For one selected node (an Instance in OAP terms) — its scheduling state and CPU / memory / network / storage resources.

  • Node Status — the node’s current status as a single latest reading (latest(k8s_node_node_status)).

  • Pods on Node — pods scheduled on the node over time (k8s_node_pod_total).

  • Node CPU Usage — node CPU usage in millicores (k8s_node_cpu_usage).

  • Node CPU Resources — node CPU total against allocatable, requests, and limits, in millicores (k8s_node_cpu_cores, k8s_node_cpu_cores_allocatable, k8s_node_cpu_cores_requests, k8s_node_cpu_cores_limits).

  • Node Memory Usage — node memory usage in GiB (k8s_node_memory_usage).

  • Node Memory Resources — node memory total against allocatable, requests, and limits, in GiB (k8s_node_memory_total, k8s_node_memory_allocatable, k8s_node_memory_requests, k8s_node_memory_limits).

  • Node Network I/O — node receive and transmit throughput in KB/s (k8s_node_network_receive, k8s_node_network_transmit).

  • Node Storage Resources — node storage total against allocatable, in GiB (k8s_node_storage_total, k8s_node_storage_allocatable).

Requirements

The K8S dashboard is a pure consumer of what OAP reports — it invents no data, and a widget with no backing data simply reads no data.

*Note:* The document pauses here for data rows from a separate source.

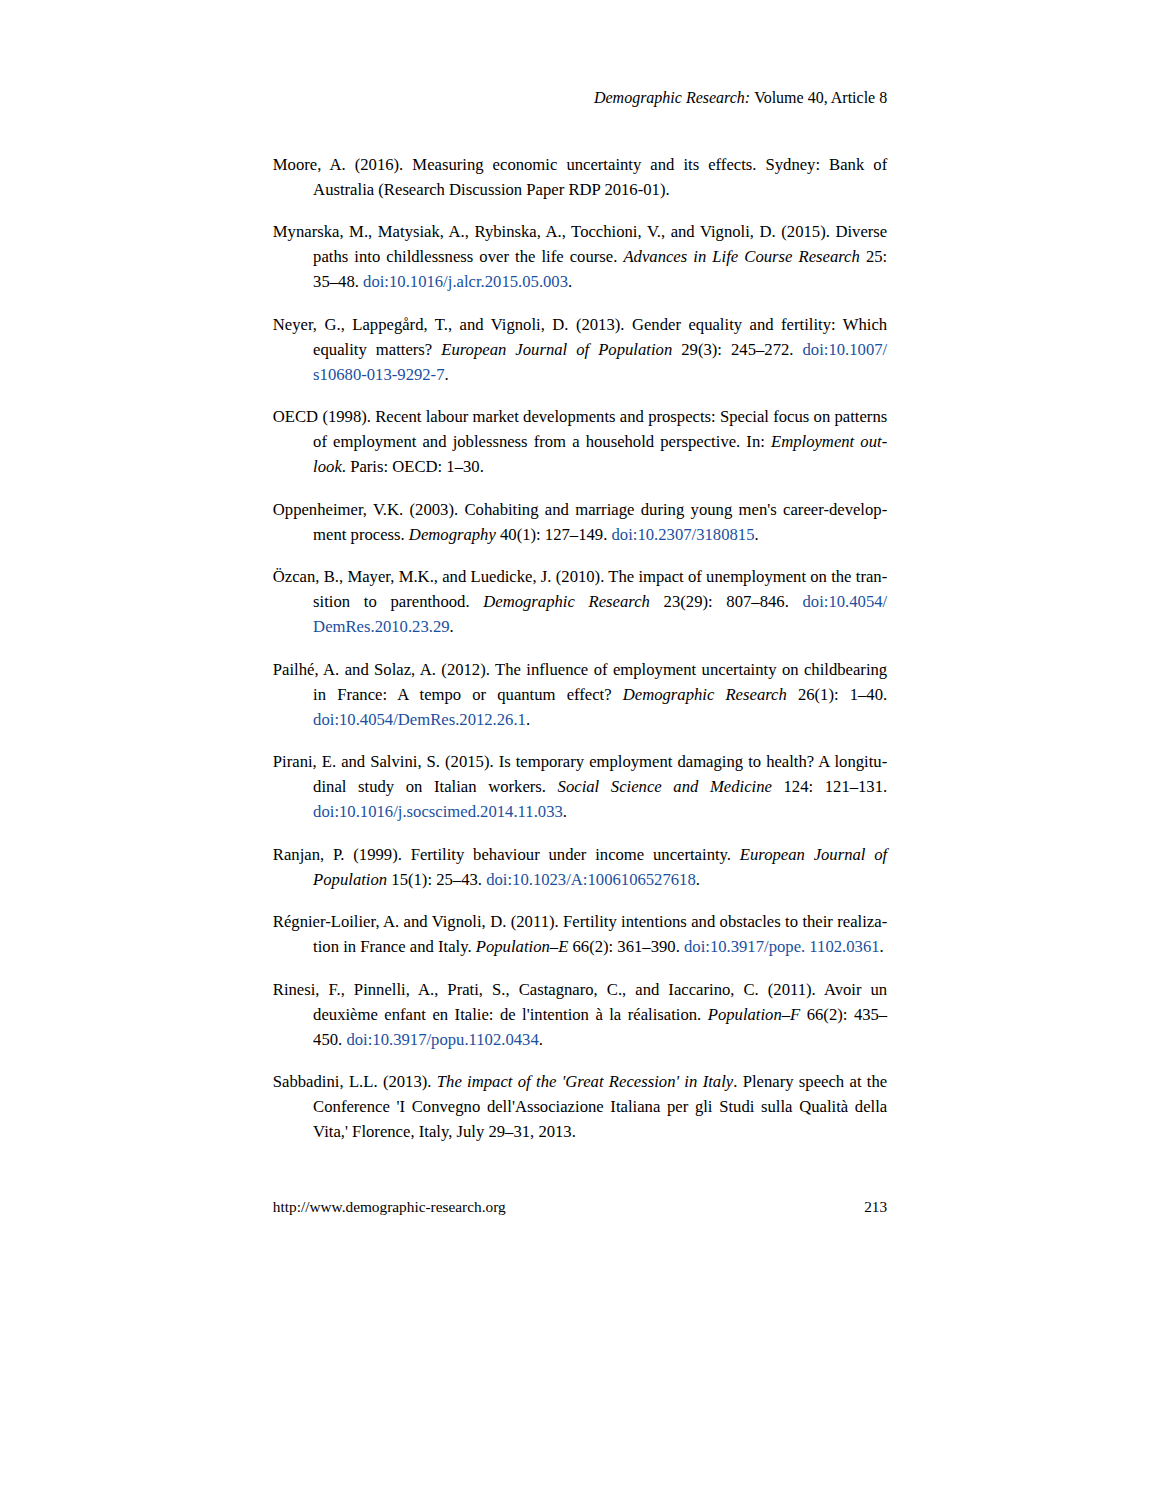Demographic Research: Volume 40, Article 8
Moore, A. (2016). Measuring economic uncertainty and its effects. Sydney: Bank of Australia (Research Discussion Paper RDP 2016-01).
Mynarska, M., Matysiak, A., Rybinska, A., Tocchioni, V., and Vignoli, D. (2015). Diverse paths into childlessness over the life course. Advances in Life Course Research 25: 35–48. doi:10.1016/j.alcr.2015.05.003.
Neyer, G., Lappegård, T., and Vignoli, D. (2013). Gender equality and fertility: Which equality matters? European Journal of Population 29(3): 245–272. doi:10.1007/ s10680-013-9292-7.
OECD (1998). Recent labour market developments and prospects: Special focus on patterns of employment and joblessness from a household perspective. In: Employment outlook. Paris: OECD: 1–30.
Oppenheimer, V.K. (2003). Cohabiting and marriage during young men's career-development process. Demography 40(1): 127–149. doi:10.2307/3180815.
Özcan, B., Mayer, M.K., and Luedicke, J. (2010). The impact of unemployment on the transition to parenthood. Demographic Research 23(29): 807–846. doi:10.4054/ DemRes.2010.23.29.
Pailhé, A. and Solaz, A. (2012). The influence of employment uncertainty on childbearing in France: A tempo or quantum effect? Demographic Research 26(1): 1–40. doi:10.4054/DemRes.2012.26.1.
Pirani, E. and Salvini, S. (2015). Is temporary employment damaging to health? A longitudinal study on Italian workers. Social Science and Medicine 124: 121–131. doi:10.1016/j.socscimed.2014.11.033.
Ranjan, P. (1999). Fertility behaviour under income uncertainty. European Journal of Population 15(1): 25–43. doi:10.1023/A:1006106527618.
Régnier-Loilier, A. and Vignoli, D. (2011). Fertility intentions and obstacles to their realization in France and Italy. Population–E 66(2): 361–390. doi:10.3917/pope. 1102.0361.
Rinesi, F., Pinnelli, A., Prati, S., Castagnaro, C., and Iaccarino, C. (2011). Avoir un deuxième enfant en Italie: de l'intention à la réalisation. Population–F 66(2): 435–450. doi:10.3917/popu.1102.0434.
Sabbadini, L.L. (2013). The impact of the 'Great Recession' in Italy. Plenary speech at the Conference 'I Convegno dell'Associazione Italiana per gli Studi sulla Qualità della Vita,' Florence, Italy, July 29–31, 2013.
http://www.demographic-research.org 213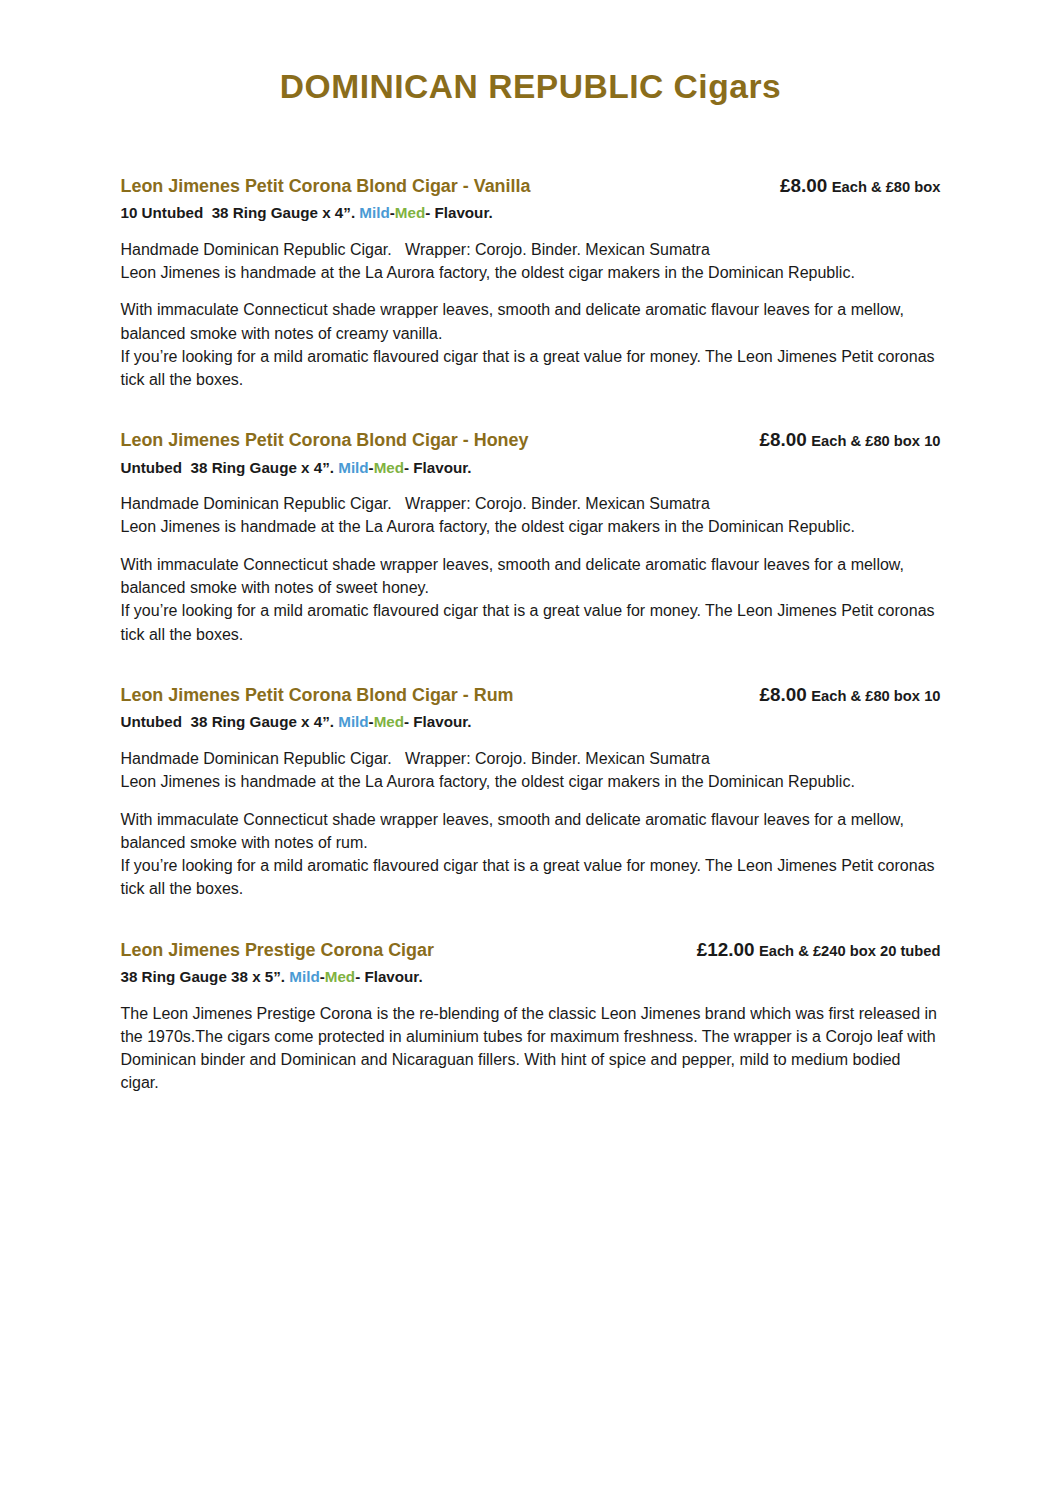DOMINICAN REPUBLIC Cigars
Leon Jimenes Petit Corona Blond Cigar - Vanilla £8.00 Each & £80 box
10 Untubed 38 Ring Gauge x 4”. Mild-Med- Flavour.
Handmade Dominican Republic Cigar. Wrapper: Corojo. Binder. Mexican Sumatra
Leon Jimenes is handmade at the La Aurora factory, the oldest cigar makers in the Dominican Republic.
With immaculate Connecticut shade wrapper leaves, smooth and delicate aromatic flavour leaves for a mellow, balanced smoke with notes of creamy vanilla.
If you’re looking for a mild aromatic flavoured cigar that is a great value for money. The Leon Jimenes Petit coronas tick all the boxes.
Leon Jimenes Petit Corona Blond Cigar - Honey £8.00 Each & £80 box 10
Untubed 38 Ring Gauge x 4”. Mild-Med- Flavour.
Handmade Dominican Republic Cigar. Wrapper: Corojo. Binder. Mexican Sumatra
Leon Jimenes is handmade at the La Aurora factory, the oldest cigar makers in the Dominican Republic.
With immaculate Connecticut shade wrapper leaves, smooth and delicate aromatic flavour leaves for a mellow, balanced smoke with notes of sweet honey.
If you’re looking for a mild aromatic flavoured cigar that is a great value for money. The Leon Jimenes Petit coronas tick all the boxes.
Leon Jimenes Petit Corona Blond Cigar - Rum £8.00 Each & £80 box 10
Untubed 38 Ring Gauge x 4”. Mild-Med- Flavour.
Handmade Dominican Republic Cigar. Wrapper: Corojo. Binder. Mexican Sumatra
Leon Jimenes is handmade at the La Aurora factory, the oldest cigar makers in the Dominican Republic.
With immaculate Connecticut shade wrapper leaves, smooth and delicate aromatic flavour leaves for a mellow, balanced smoke with notes of rum.
If you’re looking for a mild aromatic flavoured cigar that is a great value for money. The Leon Jimenes Petit coronas tick all the boxes.
Leon Jimenes Prestige Corona Cigar £12.00 Each & £240 box 20 tubed
38 Ring Gauge 38 x 5”. Mild-Med- Flavour.
The Leon Jimenes Prestige Corona is the re-blending of the classic Leon Jimenes brand which was first released in the 1970s.The cigars come protected in aluminium tubes for maximum freshness. The wrapper is a Corojo leaf with Dominican binder and Dominican and Nicaraguan fillers. With hint of spice and pepper, mild to medium bodied cigar.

To populate it, OAP needs the Kubernetes monitoring metric families, fed in through the OpenTelemetry receiver from kube-state-metrics and the node / cAdvisor pipelines:

  • Cluster metrics — the k8s_cluster_* family at cluster scope: object-inventory totals (node / namespace / deployment / statefulset / daemonset / service / pod / container), CPU / memory / storage capacity-and-demand series, and the per-node, per-deployment, per-service, and per-pod status breakdowns.

  • Node metrics — the k8s_node_* family at node scope: node status, pod count, and CPU / memory / network / storage usage and resource series.

Each metric is queried at its own OAP scope (Cluster / Node); OAP does not roll a metric up across scopes, so a node-scope metric stays empty until that level of data is reported. For how to stand up the Kubernetes-to-OAP pipeline, see the layer’s setup documentation.